Susie O’Brien: Self-obsessed protesters do nothing to promote their cause
It’s a shame police didn’t leave protesters at the gallery attached to the Picasso canvas without food or toilet breaks to teach them a lesson.
Susie O'Brien
Don't miss out on the headlines from Susie O'Brien. Followed categories will be added to My News.
It’s a pity the protesters who glued their hands to a Picasso painting in Melbourne on the weekend were arrested.
Police should have left them attached to the canvas at the NGV for a day or two without food or toilet breaks to teach them a lesson instead.
The couple applied glue to their hands and stuck them onto an acrylic covering over Picasso’s Massacre in Korea, before being removed by security more than an hour later.
These self-proclaimed “rebels” have already been released without charge and say they’d do it again.
One of the potty protesters, a retired teacher and grandfather of five, has already hailed the action a success on the basis of the media coverage alone.
I’m not going to name him, or the group he belongs to, because I don’t want to give them more clippings to add their file.

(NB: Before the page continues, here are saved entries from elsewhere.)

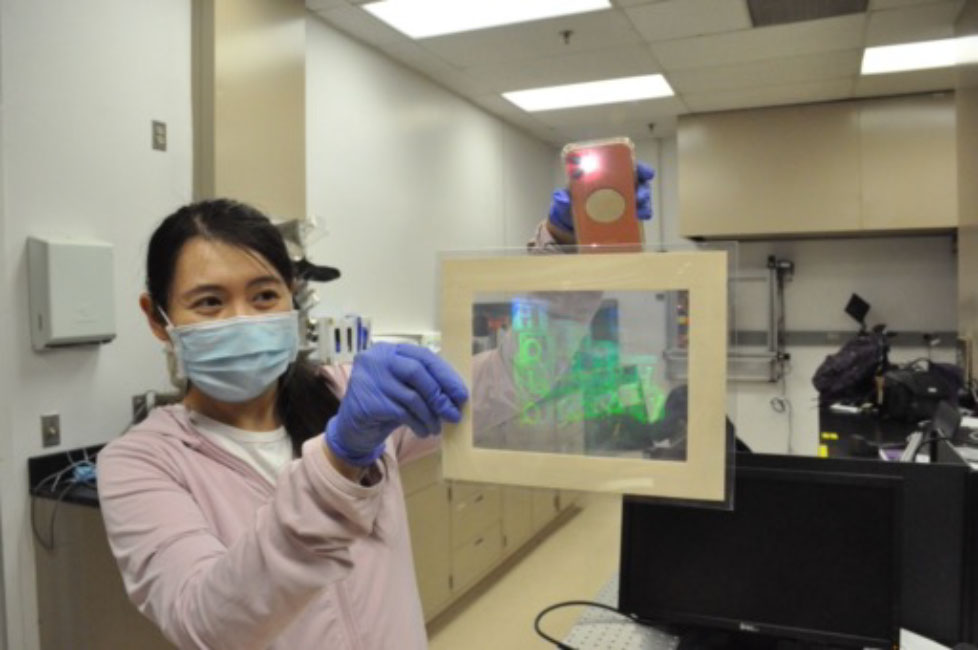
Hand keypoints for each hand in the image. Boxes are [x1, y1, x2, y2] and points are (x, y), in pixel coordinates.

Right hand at [325, 343, 468, 466]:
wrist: (351, 428)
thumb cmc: (383, 404)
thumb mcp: (403, 388)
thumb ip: (423, 385)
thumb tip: (455, 394)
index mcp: (389, 350)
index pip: (424, 356)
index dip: (446, 375)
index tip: (461, 394)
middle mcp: (377, 359)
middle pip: (418, 372)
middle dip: (440, 395)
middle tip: (454, 414)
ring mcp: (370, 379)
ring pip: (412, 396)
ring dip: (430, 415)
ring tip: (437, 427)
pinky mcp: (368, 401)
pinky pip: (403, 413)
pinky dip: (418, 423)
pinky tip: (423, 431)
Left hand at [547, 161, 654, 234]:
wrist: (570, 226)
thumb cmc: (569, 207)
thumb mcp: (564, 202)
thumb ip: (563, 199)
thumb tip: (562, 197)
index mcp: (604, 177)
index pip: (624, 167)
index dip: (637, 167)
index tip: (643, 172)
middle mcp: (617, 186)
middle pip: (638, 182)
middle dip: (643, 187)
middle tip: (640, 196)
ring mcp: (622, 201)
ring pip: (640, 197)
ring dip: (644, 202)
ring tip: (641, 211)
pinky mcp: (624, 215)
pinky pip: (637, 213)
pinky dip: (641, 214)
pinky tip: (640, 218)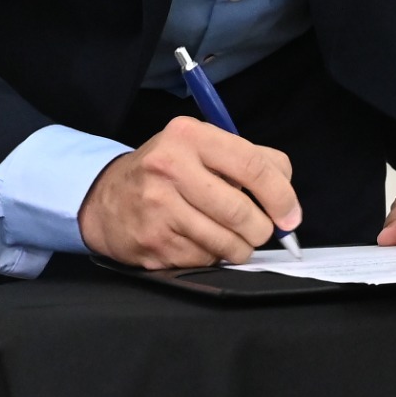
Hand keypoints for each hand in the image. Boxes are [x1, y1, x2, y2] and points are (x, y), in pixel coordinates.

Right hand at [78, 117, 301, 268]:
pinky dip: (212, 257)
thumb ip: (247, 160)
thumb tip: (287, 199)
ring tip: (233, 239)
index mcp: (190, 137)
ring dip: (240, 248)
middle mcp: (171, 168)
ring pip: (226, 242)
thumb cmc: (165, 172)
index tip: (290, 215)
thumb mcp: (200, 147)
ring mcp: (159, 208)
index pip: (253, 165)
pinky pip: (204, 259)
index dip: (281, 195)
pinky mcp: (153, 242)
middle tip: (261, 231)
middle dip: (262, 229)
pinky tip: (200, 242)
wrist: (105, 198)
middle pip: (242, 211)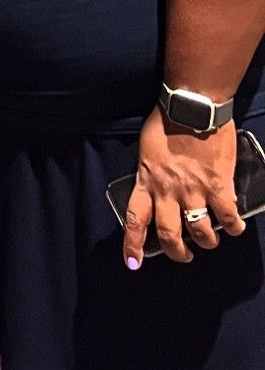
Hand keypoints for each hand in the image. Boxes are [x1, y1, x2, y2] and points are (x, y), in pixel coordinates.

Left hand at [122, 109, 245, 266]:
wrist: (192, 106)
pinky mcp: (218, 185)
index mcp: (147, 182)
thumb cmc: (166, 122)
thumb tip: (159, 187)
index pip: (135, 221)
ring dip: (207, 241)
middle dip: (178, 252)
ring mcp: (194, 190)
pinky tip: (235, 226)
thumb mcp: (148, 151)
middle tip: (183, 255)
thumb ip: (152, 173)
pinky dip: (234, 226)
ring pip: (201, 232)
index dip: (133, 245)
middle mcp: (168, 191)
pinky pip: (228, 216)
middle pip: (170, 235)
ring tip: (210, 240)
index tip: (133, 263)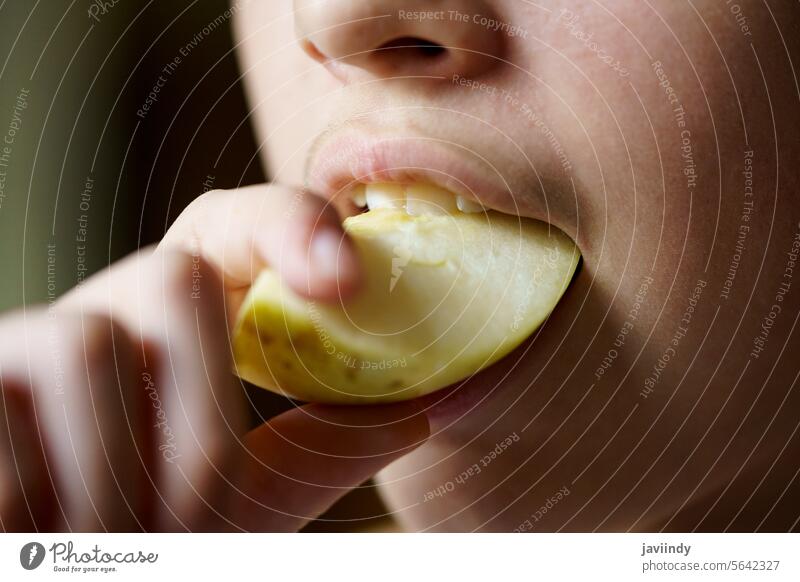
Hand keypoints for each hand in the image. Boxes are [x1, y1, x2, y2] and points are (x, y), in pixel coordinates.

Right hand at [0, 184, 429, 531]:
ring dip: (114, 480)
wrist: (58, 574)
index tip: (345, 278)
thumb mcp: (241, 502)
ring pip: (87, 343)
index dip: (289, 227)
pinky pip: (5, 410)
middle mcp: (104, 315)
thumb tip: (423, 410)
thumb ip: (317, 448)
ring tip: (104, 542)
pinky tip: (31, 529)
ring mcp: (21, 342)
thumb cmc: (145, 542)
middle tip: (183, 520)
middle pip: (174, 275)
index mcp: (178, 333)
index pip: (233, 227)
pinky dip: (33, 494)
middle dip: (197, 421)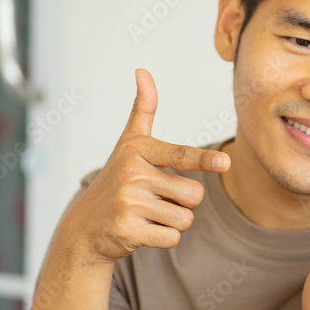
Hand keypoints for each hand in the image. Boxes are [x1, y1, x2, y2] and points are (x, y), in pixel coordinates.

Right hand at [59, 68, 230, 263]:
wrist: (84, 227)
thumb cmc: (116, 181)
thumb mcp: (128, 144)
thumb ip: (143, 110)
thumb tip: (143, 70)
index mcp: (138, 150)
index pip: (180, 156)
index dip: (205, 160)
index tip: (225, 162)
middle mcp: (131, 174)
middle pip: (194, 195)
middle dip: (183, 202)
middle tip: (155, 199)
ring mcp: (127, 203)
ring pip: (185, 219)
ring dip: (172, 221)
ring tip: (146, 214)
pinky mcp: (127, 231)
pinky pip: (173, 238)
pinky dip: (163, 238)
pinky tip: (141, 230)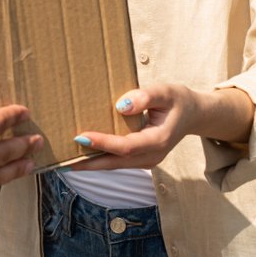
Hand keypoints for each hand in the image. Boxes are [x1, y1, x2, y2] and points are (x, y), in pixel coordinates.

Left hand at [70, 83, 253, 170]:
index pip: (126, 146)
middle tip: (62, 162)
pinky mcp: (142, 159)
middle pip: (116, 162)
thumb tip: (121, 105)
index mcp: (159, 140)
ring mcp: (147, 160)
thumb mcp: (166, 91)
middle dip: (89, 163)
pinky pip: (118, 161)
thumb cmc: (177, 100)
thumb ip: (146, 96)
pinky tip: (82, 157)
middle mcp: (153, 156)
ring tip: (65, 162)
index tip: (81, 136)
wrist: (192, 113)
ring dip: (92, 164)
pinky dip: (100, 160)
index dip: (103, 143)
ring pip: (116, 165)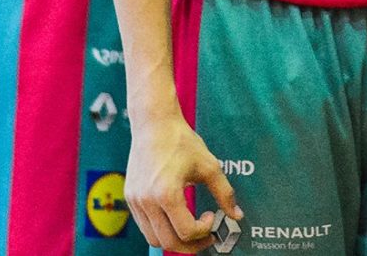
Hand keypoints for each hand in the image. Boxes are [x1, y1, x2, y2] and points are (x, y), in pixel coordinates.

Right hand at [125, 117, 241, 253]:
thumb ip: (224, 193)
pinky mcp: (130, 198)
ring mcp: (135, 201)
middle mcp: (147, 202)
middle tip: (206, 237)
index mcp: (166, 194)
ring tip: (192, 230)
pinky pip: (144, 226)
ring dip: (174, 239)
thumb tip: (236, 215)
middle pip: (168, 242)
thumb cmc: (182, 142)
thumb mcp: (209, 166)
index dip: (204, 231)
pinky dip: (161, 229)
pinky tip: (176, 217)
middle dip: (191, 245)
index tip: (212, 218)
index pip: (186, 231)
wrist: (154, 124)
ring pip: (153, 238)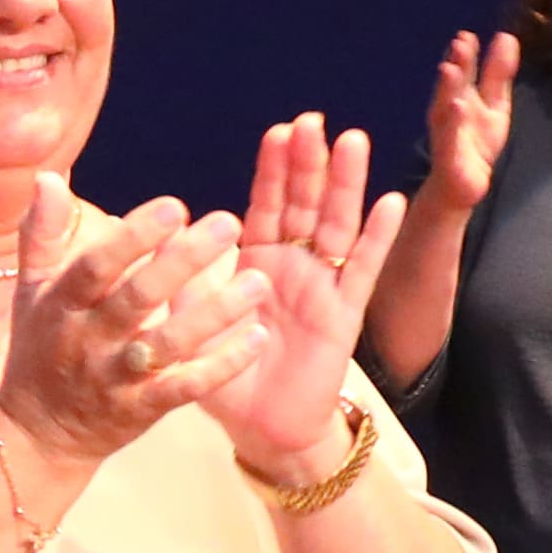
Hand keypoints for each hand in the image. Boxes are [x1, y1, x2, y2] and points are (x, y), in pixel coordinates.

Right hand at [0, 182, 260, 462]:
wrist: (39, 433)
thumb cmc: (41, 346)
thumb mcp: (32, 290)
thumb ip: (42, 233)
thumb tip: (48, 176)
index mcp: (63, 304)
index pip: (96, 266)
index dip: (134, 238)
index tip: (175, 207)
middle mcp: (89, 340)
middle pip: (137, 300)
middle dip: (182, 263)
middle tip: (229, 224)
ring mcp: (117, 378)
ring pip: (169, 345)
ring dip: (215, 314)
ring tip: (259, 282)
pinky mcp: (143, 410)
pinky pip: (186, 388)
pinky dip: (221, 365)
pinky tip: (257, 337)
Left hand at [199, 115, 388, 473]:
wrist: (262, 432)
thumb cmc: (227, 379)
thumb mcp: (191, 325)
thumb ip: (183, 282)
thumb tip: (160, 235)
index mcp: (256, 264)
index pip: (265, 206)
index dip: (272, 170)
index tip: (278, 131)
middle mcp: (293, 267)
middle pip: (304, 204)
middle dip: (308, 163)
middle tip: (313, 121)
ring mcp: (322, 287)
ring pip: (337, 225)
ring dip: (346, 184)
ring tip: (353, 141)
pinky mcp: (345, 315)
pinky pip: (363, 270)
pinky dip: (378, 236)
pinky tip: (391, 202)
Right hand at [422, 29, 521, 212]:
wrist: (463, 185)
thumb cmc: (477, 141)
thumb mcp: (494, 103)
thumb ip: (498, 73)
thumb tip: (508, 36)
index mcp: (461, 97)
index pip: (463, 72)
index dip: (466, 55)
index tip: (468, 36)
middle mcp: (449, 113)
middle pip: (452, 86)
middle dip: (456, 65)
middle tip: (460, 43)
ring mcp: (447, 135)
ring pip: (446, 109)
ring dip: (447, 89)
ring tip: (451, 69)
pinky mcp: (449, 158)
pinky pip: (450, 139)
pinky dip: (453, 122)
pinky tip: (457, 106)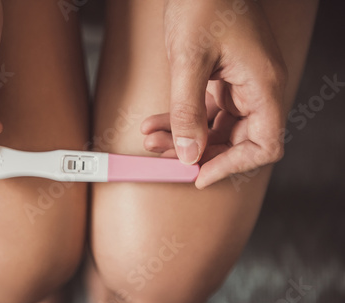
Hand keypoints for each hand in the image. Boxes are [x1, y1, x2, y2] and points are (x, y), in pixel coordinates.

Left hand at [142, 0, 286, 188]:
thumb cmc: (203, 4)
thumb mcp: (188, 61)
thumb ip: (188, 111)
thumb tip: (188, 153)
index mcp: (262, 85)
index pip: (264, 144)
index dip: (234, 165)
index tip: (200, 174)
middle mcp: (257, 87)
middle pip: (235, 139)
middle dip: (196, 150)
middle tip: (162, 154)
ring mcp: (241, 83)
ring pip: (215, 126)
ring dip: (182, 135)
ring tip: (151, 138)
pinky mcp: (224, 79)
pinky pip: (205, 109)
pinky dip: (182, 118)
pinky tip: (156, 122)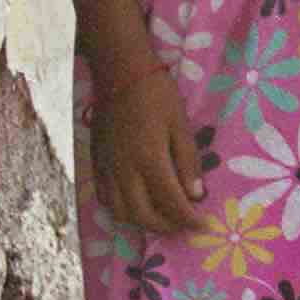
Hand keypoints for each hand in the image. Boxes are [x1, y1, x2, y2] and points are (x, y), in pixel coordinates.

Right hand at [99, 57, 207, 236]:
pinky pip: (105, 198)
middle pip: (143, 215)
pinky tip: (134, 206)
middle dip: (166, 227)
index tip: (203, 226)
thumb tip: (196, 195)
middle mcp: (124, 170)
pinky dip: (121, 210)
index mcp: (149, 160)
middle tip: (184, 225)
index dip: (189, 220)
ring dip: (142, 223)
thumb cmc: (156, 93)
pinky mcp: (96, 162)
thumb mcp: (180, 124)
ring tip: (162, 219)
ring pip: (120, 212)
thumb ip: (188, 162)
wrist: (119, 72)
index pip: (172, 203)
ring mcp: (107, 168)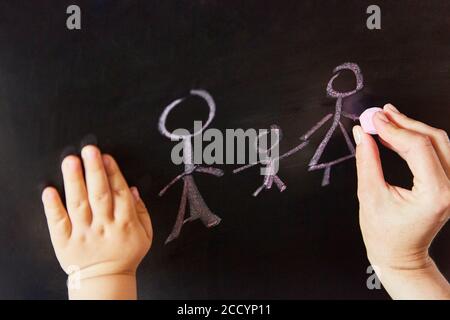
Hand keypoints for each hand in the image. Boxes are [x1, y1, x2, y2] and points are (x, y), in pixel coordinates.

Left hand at [41, 145, 151, 299]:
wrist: (106, 279)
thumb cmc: (126, 254)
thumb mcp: (145, 234)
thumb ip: (141, 211)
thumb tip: (133, 188)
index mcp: (125, 223)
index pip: (119, 193)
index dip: (113, 173)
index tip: (106, 157)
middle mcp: (104, 226)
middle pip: (100, 195)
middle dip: (95, 171)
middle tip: (90, 151)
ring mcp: (83, 233)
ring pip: (79, 204)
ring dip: (74, 182)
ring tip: (71, 162)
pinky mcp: (65, 241)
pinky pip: (58, 223)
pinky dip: (53, 207)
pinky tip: (49, 191)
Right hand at [353, 104, 449, 298]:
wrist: (401, 256)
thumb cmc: (385, 235)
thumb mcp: (370, 196)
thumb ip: (367, 161)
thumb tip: (362, 133)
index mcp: (436, 194)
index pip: (418, 147)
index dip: (394, 129)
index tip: (373, 120)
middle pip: (434, 139)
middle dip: (404, 123)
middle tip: (380, 114)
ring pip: (439, 142)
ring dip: (412, 128)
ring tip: (387, 119)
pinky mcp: (448, 184)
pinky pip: (437, 152)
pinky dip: (417, 139)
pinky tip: (398, 133)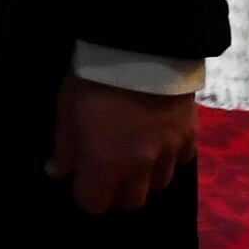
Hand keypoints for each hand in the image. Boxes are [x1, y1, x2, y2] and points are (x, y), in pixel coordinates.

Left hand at [48, 76, 196, 215]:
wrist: (143, 43)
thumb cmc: (96, 77)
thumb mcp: (67, 109)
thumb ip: (65, 146)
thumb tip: (57, 171)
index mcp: (106, 163)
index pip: (94, 204)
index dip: (86, 192)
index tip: (83, 176)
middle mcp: (140, 166)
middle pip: (131, 202)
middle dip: (118, 190)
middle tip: (110, 167)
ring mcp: (169, 150)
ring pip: (160, 183)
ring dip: (146, 175)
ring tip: (138, 151)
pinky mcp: (191, 132)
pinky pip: (183, 158)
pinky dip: (172, 154)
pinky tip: (161, 136)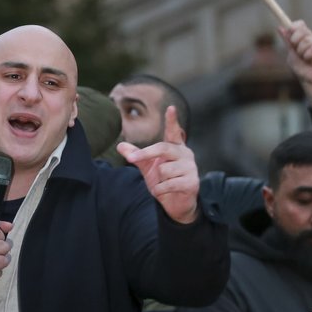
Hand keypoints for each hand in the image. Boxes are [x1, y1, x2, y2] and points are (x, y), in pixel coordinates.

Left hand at [115, 106, 199, 223]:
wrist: (175, 204)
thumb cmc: (163, 181)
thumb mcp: (147, 167)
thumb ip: (136, 156)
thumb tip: (120, 146)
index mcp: (175, 148)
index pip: (174, 132)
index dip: (172, 120)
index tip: (170, 107)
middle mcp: (185, 154)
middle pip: (163, 148)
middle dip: (145, 154)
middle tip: (131, 160)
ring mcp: (191, 168)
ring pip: (163, 169)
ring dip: (158, 180)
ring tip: (165, 183)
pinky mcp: (192, 182)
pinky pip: (167, 184)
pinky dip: (160, 190)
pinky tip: (165, 192)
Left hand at [279, 20, 311, 105]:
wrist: (307, 80)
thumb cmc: (300, 67)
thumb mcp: (291, 53)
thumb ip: (287, 41)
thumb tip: (280, 27)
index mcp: (304, 37)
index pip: (301, 24)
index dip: (294, 26)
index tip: (289, 31)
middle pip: (304, 30)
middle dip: (295, 40)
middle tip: (295, 50)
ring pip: (307, 40)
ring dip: (301, 51)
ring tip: (304, 58)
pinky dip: (308, 55)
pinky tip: (308, 60)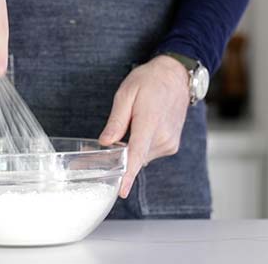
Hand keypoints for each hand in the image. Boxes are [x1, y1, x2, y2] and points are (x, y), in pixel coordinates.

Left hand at [99, 55, 190, 198]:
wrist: (176, 76)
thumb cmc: (150, 81)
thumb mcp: (126, 93)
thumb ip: (116, 120)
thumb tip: (105, 142)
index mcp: (150, 122)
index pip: (137, 154)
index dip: (128, 174)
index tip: (121, 191)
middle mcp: (163, 137)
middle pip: (135, 158)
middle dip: (116, 160)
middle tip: (92, 155)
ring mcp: (169, 143)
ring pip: (141, 157)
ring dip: (128, 153)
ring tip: (118, 136)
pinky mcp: (171, 145)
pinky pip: (148, 153)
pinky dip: (138, 149)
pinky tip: (133, 134)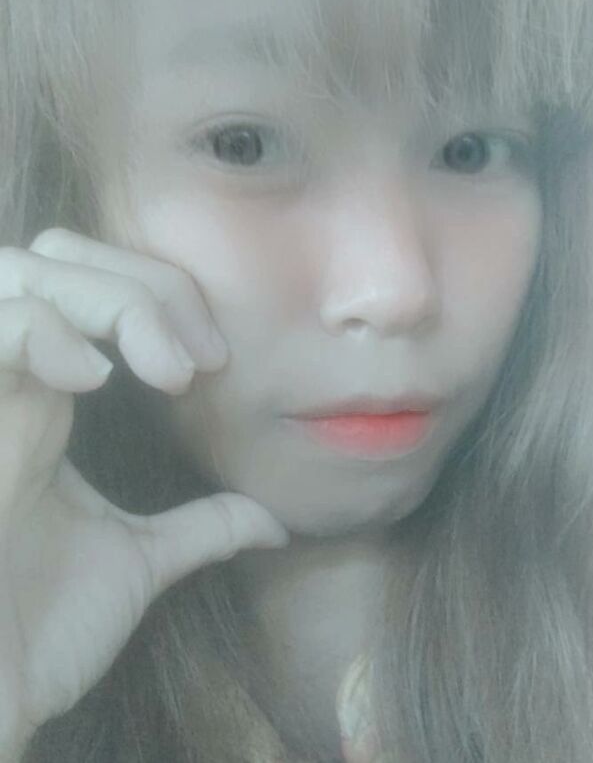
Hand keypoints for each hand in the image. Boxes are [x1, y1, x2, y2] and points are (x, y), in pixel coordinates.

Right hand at [0, 228, 289, 752]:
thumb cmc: (38, 631)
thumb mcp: (138, 563)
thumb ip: (201, 528)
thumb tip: (271, 520)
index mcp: (44, 403)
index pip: (90, 285)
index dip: (161, 301)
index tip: (212, 366)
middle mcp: (8, 385)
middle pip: (58, 256)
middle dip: (142, 287)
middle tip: (195, 364)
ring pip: (23, 271)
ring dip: (108, 302)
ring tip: (162, 373)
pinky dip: (46, 331)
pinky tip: (91, 378)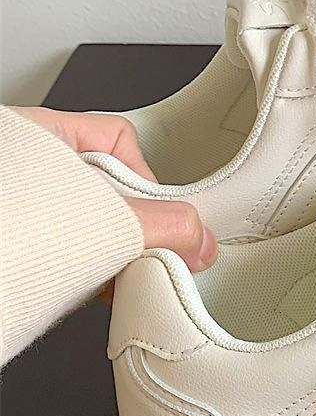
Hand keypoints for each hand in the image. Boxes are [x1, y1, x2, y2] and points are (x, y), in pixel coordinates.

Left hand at [14, 107, 216, 271]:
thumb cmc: (2, 230)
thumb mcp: (105, 220)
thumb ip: (165, 225)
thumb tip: (196, 237)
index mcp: (37, 130)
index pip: (119, 140)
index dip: (147, 180)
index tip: (159, 216)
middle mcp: (17, 159)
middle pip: (101, 182)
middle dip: (121, 219)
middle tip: (132, 245)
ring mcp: (9, 200)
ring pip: (74, 218)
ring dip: (94, 246)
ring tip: (99, 269)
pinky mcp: (5, 239)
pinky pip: (48, 244)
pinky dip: (66, 266)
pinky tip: (73, 285)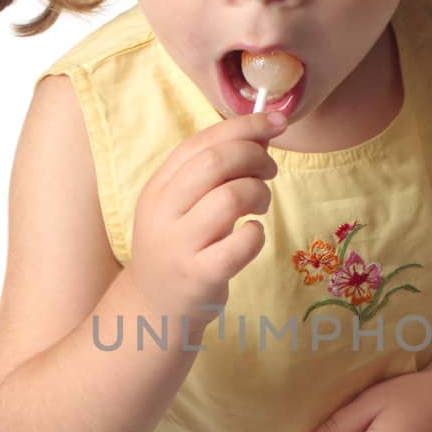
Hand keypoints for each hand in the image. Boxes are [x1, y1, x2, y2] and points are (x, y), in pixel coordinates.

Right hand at [128, 109, 286, 324]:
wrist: (155, 307)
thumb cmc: (181, 246)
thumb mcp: (183, 204)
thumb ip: (215, 170)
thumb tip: (263, 133)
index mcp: (158, 186)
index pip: (200, 142)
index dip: (243, 126)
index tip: (276, 123)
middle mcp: (163, 212)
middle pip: (215, 163)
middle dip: (254, 157)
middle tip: (270, 170)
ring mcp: (179, 245)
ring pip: (229, 198)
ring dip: (258, 193)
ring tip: (260, 205)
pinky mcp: (199, 276)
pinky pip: (239, 246)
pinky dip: (256, 234)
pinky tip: (252, 235)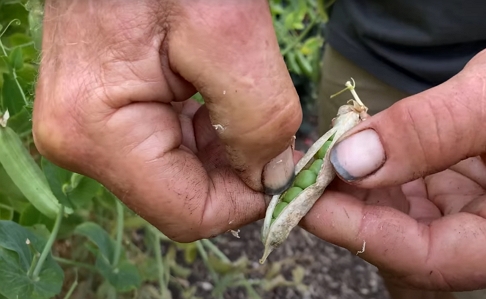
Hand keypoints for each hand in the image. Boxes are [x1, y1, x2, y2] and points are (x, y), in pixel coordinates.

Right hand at [32, 0, 300, 240]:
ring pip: (180, 172)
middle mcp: (80, 141)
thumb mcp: (230, 33)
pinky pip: (167, 145)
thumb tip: (271, 177)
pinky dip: (205, 130)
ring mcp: (88, 128)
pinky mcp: (103, 112)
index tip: (287, 164)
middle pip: (184, 195)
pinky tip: (217, 91)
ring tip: (239, 92)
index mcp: (98, 133)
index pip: (189, 213)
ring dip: (224, 145)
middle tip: (271, 121)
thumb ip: (258, 118)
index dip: (249, 198)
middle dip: (238, 168)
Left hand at [301, 32, 485, 294]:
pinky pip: (411, 215)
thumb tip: (349, 162)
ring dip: (362, 203)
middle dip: (356, 217)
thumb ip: (428, 129)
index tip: (310, 201)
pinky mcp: (467, 215)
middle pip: (413, 257)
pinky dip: (377, 189)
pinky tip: (357, 158)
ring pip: (405, 239)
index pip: (433, 259)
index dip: (362, 232)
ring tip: (329, 161)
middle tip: (311, 175)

These self-obsessed protesters appear only concerned with raising their profile and their group’s public image, and do absolutely nothing concrete or useful to help the cause.
The group these ageing anarchists belong to wants governments to declare a climate emergency and rapidly cut emissions to zero by 2025, but all they’ve been doing is disrupting the lives of innocent people around the world.
What difference is two people gluing themselves to a priceless artwork going to make to the climate?
All it’s going to do is annoy people and make them less likely, not more likely, to support the cause.
The stunt is also likely to affect the willingness of international galleries to loan important works to Australian galleries. It was also very inconvenient for the people forced to wait an extra hour or more to get into the exhibition while the situation was handled.
In any case, Picassos are a sore point in Melbourne, given the famous daylight robbery of The Weeping Woman in 1986. Thieves who have never been caught walked in, unscrewed the painting from the wall and walked out again. They, too, were self-proclaimed terrorists – Cultural Terrorists – who were protesting against arts funding in Victoria at the time.
Far from a victimless crime, the theft caused immense harm to a lot of people.
One of the Picasso protesters said on the weekend that to be successful in his line of work, “you have to disrupt people”.
I can’t imagine one person who viewed the pointless act at the NGV on the weekend would walk away feeling determined to switch to solar heating or buy an electric car off the back of these senior strikers.
In fact, they’d look at these grey-headed groupies with their matching T-shirts and student-grade banners, and feel repulsed, not receptive.
There’s no doubt climate is finally on the agenda, with the new federal government taking targets and emissions reductions seriously.
So, the last thing we need are these middle-aged over-educated urban pests gluing themselves to things, blocking roads and spraying paint on buildings.
No longer “uncooperative crusties” – as former UK Prime Minister Boris Johnson called them – these are well-educated former teachers and grandparents having the time of their lives at everyone else’s expense.
The same group has been wreaking havoc in Sydney by blocking the Harbor Bridge.
In October last year they glued their feet to the road in the Adelaide CBD, ahead of the UN Climate Summit.
They could be seen giggling as police – who no doubt had better things to do – tried to remove them. Irate peak hour drivers were delayed for more than an hour.
In Aberdeen in Scotland last week members of the same mob stripped off their clothes to promote the benefits of a green economy, noting that posing in the buff is a sacrifice they’re willing to make. Looking at them is a sacrifice I’m not willing to make.
Mucking around with working people’s ability to get to work on time, or see a painting or two on the weekend, or move around their city, is selfish and shortsighted.
It’s also dangerous, with fringe elements of these groups acting like doomsday cults, and even setting themselves on fire in order to draw attention to their roster of ratbag causes.
Similar actions from one group included fiddling with the brakes of an oil tanker.
Yeah good one, that’s definitely going to get the average Brit on side! What’s next? Pouring oil on London Bridge at peak hour? Removing bolts from The Eye?
The Australian-based group says it’s planning two weeks of action in the lead-up to the Victorian state election as part of the call to end native logging and stop coal, gas and oil projects.
No doubt their protests will have nothing at all to do with any of these worthy causes but a lot to do with pissing people off.